I’m not in favour of the automatic 15% as it doesn’t give me any leeway to reward superior service or punish inferior service. If 15% is the “expected” gratuity for the “expected” (i.e. average) level of service, then I see fit to cary my tip based on how the server varies from average.

Extreme example: a party of 6 of us were at a well-known sports bar in Edmonton. Our tab was in the hundreds of dollars. We left the girl a nickel because she was completely miserable - wrong orders delivered, didn’t come by for close to half an hour at one stretch. Why would she get 15%?

1. I know that restaurant wages are low with the expectation that it will be made up with tips. But I never automatically tip either. I don’t think i’ve tipped less than 8 or 9%, but never more than 20-25%. Sometimes, it’s not the wait staff’s fault (not enough servers on, slow kitchen). Rewarding bad service only begets more.

2. Yes, I would.
3. I think that would take the fun out of life if you knew when it ended.
4. One could probably make a million work out nicely. A second career might be in order.

I actually let the waiter earn his tip. For average service, they get 10%. For good, 15% and for amazing service (you know the type of perfect evening) I went as high as 25% (on a $150 bill, it was quite a good tip!).

I once gave 1 penny to the poorest service ever ; we had to wait 1h30 for breakfast, no smile, orders were misplaced, didn’t come at the same time, no bread on the table nor water, only burnt coffee. I though she deserved it ;)

Yeah, one and a half hour is unacceptable! I’ve never experienced that extreme of poor service. (Knock on wood.)

Do keep in mind that tips are sometimes distributed among staffs. It’s difficult to punish selectively.

I have a pet peeve: printing the gratitude right on the bill. That’s a major turn off.

Tip - sure I definitely base the tip on the service.

Naked? - yup

Death? - no way. What if the answer is next week?

Quit job? I don’t think that would be enough $$ but I would definitely either think about a new career or at least plan to retire a lot sooner.

Mike

Every think about how much money a 15% tip really is?

I worked in the restaurant industry and truth be told, I’d be further ahead if I’d never gone to university and stuck to waitressing.

My tipping isn’t as by a percent but service and unlike the crazy ideology of tipping a higher percent in a more expensive restaurant, I’ll give a higher percent in a cheaper place.

So, a well known chain kind of restaurant, where dinner for two will run $30-50, lets just say $40. Well, with tables for 2 you can serve about 6 tables per hour and bus your own tables, more if that’s a separate job. At 10% that’s $24/hour. You can only count on that for about 6 of an 8 hour shift because of slow times, so about $18/hour, or an equivalent of about an extra $36k on top of the wage, at a 10% tip, $48k at 15%. They get their $16k minimum wage as well.

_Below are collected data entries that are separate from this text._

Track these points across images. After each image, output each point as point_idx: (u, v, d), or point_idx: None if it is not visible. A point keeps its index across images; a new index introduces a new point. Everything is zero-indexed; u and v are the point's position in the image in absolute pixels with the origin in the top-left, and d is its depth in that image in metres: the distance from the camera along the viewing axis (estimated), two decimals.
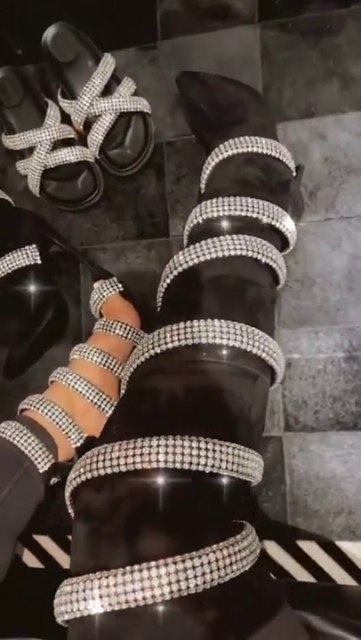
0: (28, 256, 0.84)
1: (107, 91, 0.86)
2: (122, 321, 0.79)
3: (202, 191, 0.77)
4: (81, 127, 0.88)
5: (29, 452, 0.66)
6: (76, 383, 0.73)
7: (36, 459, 0.66)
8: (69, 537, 0.60)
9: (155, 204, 0.89)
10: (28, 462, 0.65)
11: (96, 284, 0.84)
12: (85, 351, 0.77)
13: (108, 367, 0.76)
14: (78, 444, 0.72)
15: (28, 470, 0.65)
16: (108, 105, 0.84)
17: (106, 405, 0.74)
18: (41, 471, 0.66)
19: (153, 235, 0.89)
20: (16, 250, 0.84)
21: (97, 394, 0.74)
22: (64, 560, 0.81)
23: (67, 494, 0.52)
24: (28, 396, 0.74)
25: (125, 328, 0.79)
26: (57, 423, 0.70)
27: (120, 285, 0.83)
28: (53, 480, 0.70)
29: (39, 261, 0.85)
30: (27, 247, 0.84)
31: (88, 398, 0.74)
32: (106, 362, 0.76)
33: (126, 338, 0.79)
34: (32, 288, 0.83)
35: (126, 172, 0.88)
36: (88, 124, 0.87)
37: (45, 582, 0.56)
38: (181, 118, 0.89)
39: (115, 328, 0.79)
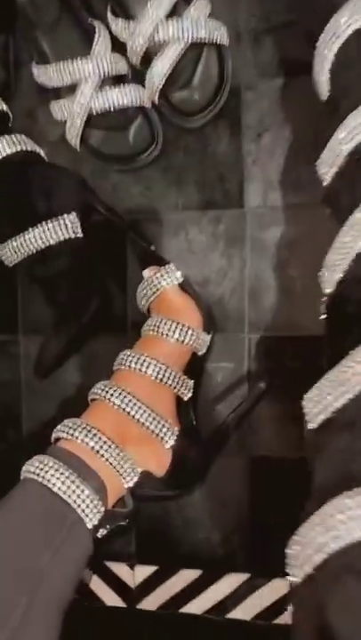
0: (66, 227, 0.65)
1: (174, 12, 0.65)
2: (180, 321, 0.62)
3: None
4: (138, 60, 0.67)
5: (78, 505, 0.49)
6: (128, 405, 0.57)
7: (83, 511, 0.49)
8: None
9: (226, 165, 0.70)
10: (73, 516, 0.49)
11: (147, 273, 0.65)
12: (137, 361, 0.59)
13: (164, 382, 0.59)
14: (131, 483, 0.55)
15: (74, 527, 0.49)
16: (178, 30, 0.64)
17: (165, 434, 0.58)
18: (89, 526, 0.50)
19: (222, 204, 0.70)
20: (51, 219, 0.65)
21: (155, 420, 0.58)
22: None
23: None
24: (65, 421, 0.57)
25: (185, 331, 0.62)
26: (107, 459, 0.53)
27: (179, 275, 0.64)
28: (102, 532, 0.53)
29: (80, 234, 0.66)
30: (65, 216, 0.66)
31: (144, 425, 0.57)
32: (163, 376, 0.59)
33: (184, 343, 0.61)
34: (71, 269, 0.65)
35: (192, 122, 0.68)
36: (147, 57, 0.66)
37: None
38: (267, 53, 0.68)
39: (172, 331, 0.61)
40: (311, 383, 0.50)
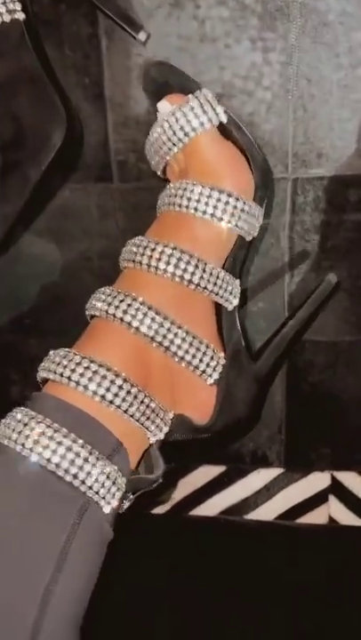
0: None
1: None
2: (219, 187, 0.39)
3: None
4: None
5: (88, 485, 0.33)
6: (150, 327, 0.37)
7: (97, 492, 0.33)
8: None
9: None
10: (81, 501, 0.33)
11: (165, 105, 0.41)
12: (154, 254, 0.38)
13: (197, 284, 0.39)
14: (160, 436, 0.38)
15: (85, 515, 0.33)
16: None
17: (207, 365, 0.40)
18: (106, 510, 0.34)
19: None
20: None
21: (192, 346, 0.39)
22: None
23: None
24: (53, 352, 0.37)
25: (227, 202, 0.39)
26: (125, 410, 0.35)
27: (221, 110, 0.40)
28: (124, 505, 0.37)
29: (22, 15, 0.39)
30: None
31: (176, 354, 0.38)
32: (194, 274, 0.39)
33: (226, 222, 0.40)
34: (13, 83, 0.40)
35: None
36: None
37: None
38: None
39: (205, 203, 0.39)
40: None
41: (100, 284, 0.50)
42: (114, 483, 0.33)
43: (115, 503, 0.33)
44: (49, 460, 0.32)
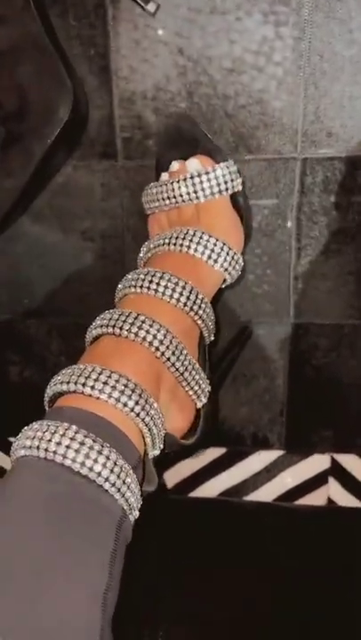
0: None
1: None
2: (226, 242, 0.44)
3: None
4: None
5: (123, 494, 0.31)
6: (168, 348, 0.37)
7: (128, 501, 0.32)
8: None
9: None
10: (121, 509, 0.32)
11: (195, 164, 0.44)
12: (165, 282, 0.39)
13: (197, 314, 0.41)
14: (158, 451, 0.37)
15: (122, 526, 0.31)
16: None
17: (202, 390, 0.41)
18: (132, 518, 0.33)
19: None
20: None
21: (195, 371, 0.40)
22: None
23: None
24: (71, 368, 0.35)
25: (231, 255, 0.44)
26: (146, 424, 0.34)
27: (240, 182, 0.44)
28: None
29: None
30: None
31: (182, 376, 0.39)
32: (198, 306, 0.40)
33: (224, 270, 0.44)
34: (17, 55, 0.38)
35: None
36: None
37: None
38: None
39: (214, 252, 0.43)
40: None
41: (102, 265, 0.49)
42: (141, 494, 0.33)
43: (137, 513, 0.33)
44: (91, 469, 0.30)
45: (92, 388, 0.33)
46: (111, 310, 0.38)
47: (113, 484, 0.30)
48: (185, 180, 0.43)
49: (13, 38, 0.38)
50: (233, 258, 0.43)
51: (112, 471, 0.30)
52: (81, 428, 0.31)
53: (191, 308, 0.40)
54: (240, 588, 0.49)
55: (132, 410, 0.33)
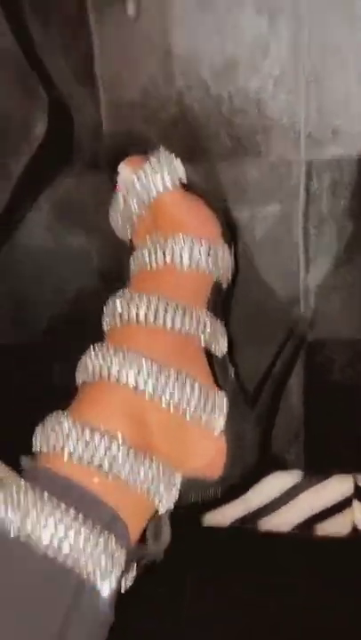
0: None
1: None
2: (189, 234, 0.38)
3: None
4: None
5: (86, 569, 0.29)
6: (147, 382, 0.34)
7: (92, 572, 0.29)
8: None
9: None
10: (76, 581, 0.29)
11: (125, 170, 0.40)
12: (137, 305, 0.36)
13: (186, 329, 0.36)
14: (169, 504, 0.34)
15: (82, 596, 0.29)
16: None
17: (211, 415, 0.36)
18: (104, 590, 0.29)
19: None
20: None
21: (194, 396, 0.35)
22: None
23: None
24: (48, 419, 0.33)
25: (199, 249, 0.38)
26: (126, 481, 0.32)
27: (180, 168, 0.39)
28: (126, 582, 0.33)
29: None
30: None
31: (178, 408, 0.35)
32: (182, 320, 0.36)
33: (200, 267, 0.38)
34: None
35: None
36: None
37: None
38: None
39: (179, 251, 0.38)
40: None
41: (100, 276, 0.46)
42: (111, 559, 0.30)
43: (113, 583, 0.30)
44: (39, 537, 0.28)
45: (62, 449, 0.31)
46: (92, 348, 0.36)
47: (67, 551, 0.28)
48: (119, 191, 0.40)
49: None
50: (202, 251, 0.38)
51: (63, 537, 0.28)
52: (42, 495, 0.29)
53: (181, 328, 0.36)
54: (256, 622, 0.46)
55: (107, 470, 0.31)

They don’t pay taxes on all that and usually the sharing of the tip is highly unequal, most I’ve asked keep 80-100% of the tip. They usually only claim about 1/5th of their tips on taxes, so every $10 actually has the buying power of about $13 gross on my paycheque.

I tip more because of social pressure and expectations, but truthfully I think we’ve been brainwashed on the unreasonableness of this.

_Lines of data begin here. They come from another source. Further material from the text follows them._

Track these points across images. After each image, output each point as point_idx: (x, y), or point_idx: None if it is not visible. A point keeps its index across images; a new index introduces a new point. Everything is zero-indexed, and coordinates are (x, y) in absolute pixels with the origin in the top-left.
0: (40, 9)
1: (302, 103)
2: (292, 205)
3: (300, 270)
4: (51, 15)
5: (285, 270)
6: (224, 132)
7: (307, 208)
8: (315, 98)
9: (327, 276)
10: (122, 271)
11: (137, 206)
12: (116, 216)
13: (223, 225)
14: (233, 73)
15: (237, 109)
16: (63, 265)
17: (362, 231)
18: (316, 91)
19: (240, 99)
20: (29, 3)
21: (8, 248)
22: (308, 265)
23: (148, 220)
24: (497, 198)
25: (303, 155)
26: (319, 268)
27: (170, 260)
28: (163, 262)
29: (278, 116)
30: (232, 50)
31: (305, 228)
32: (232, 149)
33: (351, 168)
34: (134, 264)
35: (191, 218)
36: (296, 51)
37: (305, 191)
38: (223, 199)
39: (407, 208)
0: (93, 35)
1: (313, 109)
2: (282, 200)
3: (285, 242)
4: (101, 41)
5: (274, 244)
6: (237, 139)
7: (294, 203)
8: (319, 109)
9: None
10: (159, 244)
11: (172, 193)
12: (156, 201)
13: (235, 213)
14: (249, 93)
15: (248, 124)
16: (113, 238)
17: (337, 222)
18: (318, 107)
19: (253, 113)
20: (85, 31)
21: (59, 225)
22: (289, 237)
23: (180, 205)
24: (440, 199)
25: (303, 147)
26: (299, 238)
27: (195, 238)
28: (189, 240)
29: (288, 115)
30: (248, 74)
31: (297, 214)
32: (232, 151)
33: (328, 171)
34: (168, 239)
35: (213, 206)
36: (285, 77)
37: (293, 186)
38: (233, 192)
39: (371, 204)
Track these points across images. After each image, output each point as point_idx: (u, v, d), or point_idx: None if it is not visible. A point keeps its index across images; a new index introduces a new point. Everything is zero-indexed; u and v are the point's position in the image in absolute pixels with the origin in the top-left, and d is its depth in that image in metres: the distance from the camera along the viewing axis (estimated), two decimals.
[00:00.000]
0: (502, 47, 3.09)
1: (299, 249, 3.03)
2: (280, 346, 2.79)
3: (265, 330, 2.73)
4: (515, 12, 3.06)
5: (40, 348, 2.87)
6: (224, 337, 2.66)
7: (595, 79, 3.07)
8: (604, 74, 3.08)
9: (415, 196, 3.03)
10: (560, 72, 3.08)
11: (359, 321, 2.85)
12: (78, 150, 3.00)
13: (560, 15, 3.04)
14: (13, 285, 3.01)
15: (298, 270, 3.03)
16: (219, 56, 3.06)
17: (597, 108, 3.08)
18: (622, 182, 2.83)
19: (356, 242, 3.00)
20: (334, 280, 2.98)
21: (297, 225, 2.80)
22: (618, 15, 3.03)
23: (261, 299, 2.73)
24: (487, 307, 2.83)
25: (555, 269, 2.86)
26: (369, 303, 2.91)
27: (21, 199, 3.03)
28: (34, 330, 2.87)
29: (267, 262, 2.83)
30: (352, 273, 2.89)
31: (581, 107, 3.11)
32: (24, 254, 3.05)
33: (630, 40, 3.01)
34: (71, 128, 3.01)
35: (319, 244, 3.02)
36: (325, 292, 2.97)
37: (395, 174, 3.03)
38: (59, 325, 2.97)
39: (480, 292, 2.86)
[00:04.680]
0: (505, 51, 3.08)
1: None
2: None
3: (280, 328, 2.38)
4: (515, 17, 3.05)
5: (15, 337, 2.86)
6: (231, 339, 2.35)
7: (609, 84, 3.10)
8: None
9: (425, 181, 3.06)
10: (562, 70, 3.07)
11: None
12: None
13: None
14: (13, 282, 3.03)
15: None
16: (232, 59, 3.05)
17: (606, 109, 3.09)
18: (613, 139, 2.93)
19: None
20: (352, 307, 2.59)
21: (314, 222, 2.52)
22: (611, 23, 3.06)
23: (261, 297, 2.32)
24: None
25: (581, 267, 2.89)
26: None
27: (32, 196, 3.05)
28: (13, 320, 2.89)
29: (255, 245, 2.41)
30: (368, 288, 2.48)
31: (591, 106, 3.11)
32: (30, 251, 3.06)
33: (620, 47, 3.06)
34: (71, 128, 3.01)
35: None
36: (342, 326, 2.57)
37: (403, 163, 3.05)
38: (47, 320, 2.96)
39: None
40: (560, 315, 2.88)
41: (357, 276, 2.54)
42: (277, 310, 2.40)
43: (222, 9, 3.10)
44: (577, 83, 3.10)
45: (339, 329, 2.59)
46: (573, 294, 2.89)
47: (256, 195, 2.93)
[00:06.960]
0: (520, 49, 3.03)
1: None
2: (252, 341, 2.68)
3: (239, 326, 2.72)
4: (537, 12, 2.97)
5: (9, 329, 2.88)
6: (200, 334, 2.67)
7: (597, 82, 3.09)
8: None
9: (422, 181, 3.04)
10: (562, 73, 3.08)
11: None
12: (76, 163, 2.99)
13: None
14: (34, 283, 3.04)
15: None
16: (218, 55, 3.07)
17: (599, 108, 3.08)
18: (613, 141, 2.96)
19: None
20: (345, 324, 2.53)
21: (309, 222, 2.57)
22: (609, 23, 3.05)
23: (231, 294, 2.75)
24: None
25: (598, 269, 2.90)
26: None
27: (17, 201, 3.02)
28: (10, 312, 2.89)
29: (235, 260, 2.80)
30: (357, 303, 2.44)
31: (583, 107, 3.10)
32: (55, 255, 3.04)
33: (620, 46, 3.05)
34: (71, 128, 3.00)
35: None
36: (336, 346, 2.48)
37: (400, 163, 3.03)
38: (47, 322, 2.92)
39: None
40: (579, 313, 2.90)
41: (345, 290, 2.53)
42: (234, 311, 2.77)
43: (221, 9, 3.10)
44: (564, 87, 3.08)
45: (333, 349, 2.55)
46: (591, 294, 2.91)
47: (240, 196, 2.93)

The girl that sells you your cloths probably makes the same base salary as the restaurant worker, do you give them a tip? What about the person who cuts your hair? The cheap shops pay minimum wage, yet some will be making $20-25/hour. I can tell by their actions my $5 tip is rare, but they take 30-40 minutes to do my hair. By comparison it would be the equivalent of tipping 3% in a restaurant in terms of the amount it puts in their pocket.

There are a lot of workers that make minimum wage or not much more and we don’t tip the vast majority of them, but we have this thing built into us that we do this enormous and ridiculous redistribution of wealth for an entry level unskilled job.

When I do the math a $1 person tip brings them up to a reason wage for the work performed. Give the difference to all the other disadvantage workers that provide services for a non-living wage.

I would definately do number 1 and 2, number 3 no thank you, I couldnt live knowing that my date with destiny may be close by.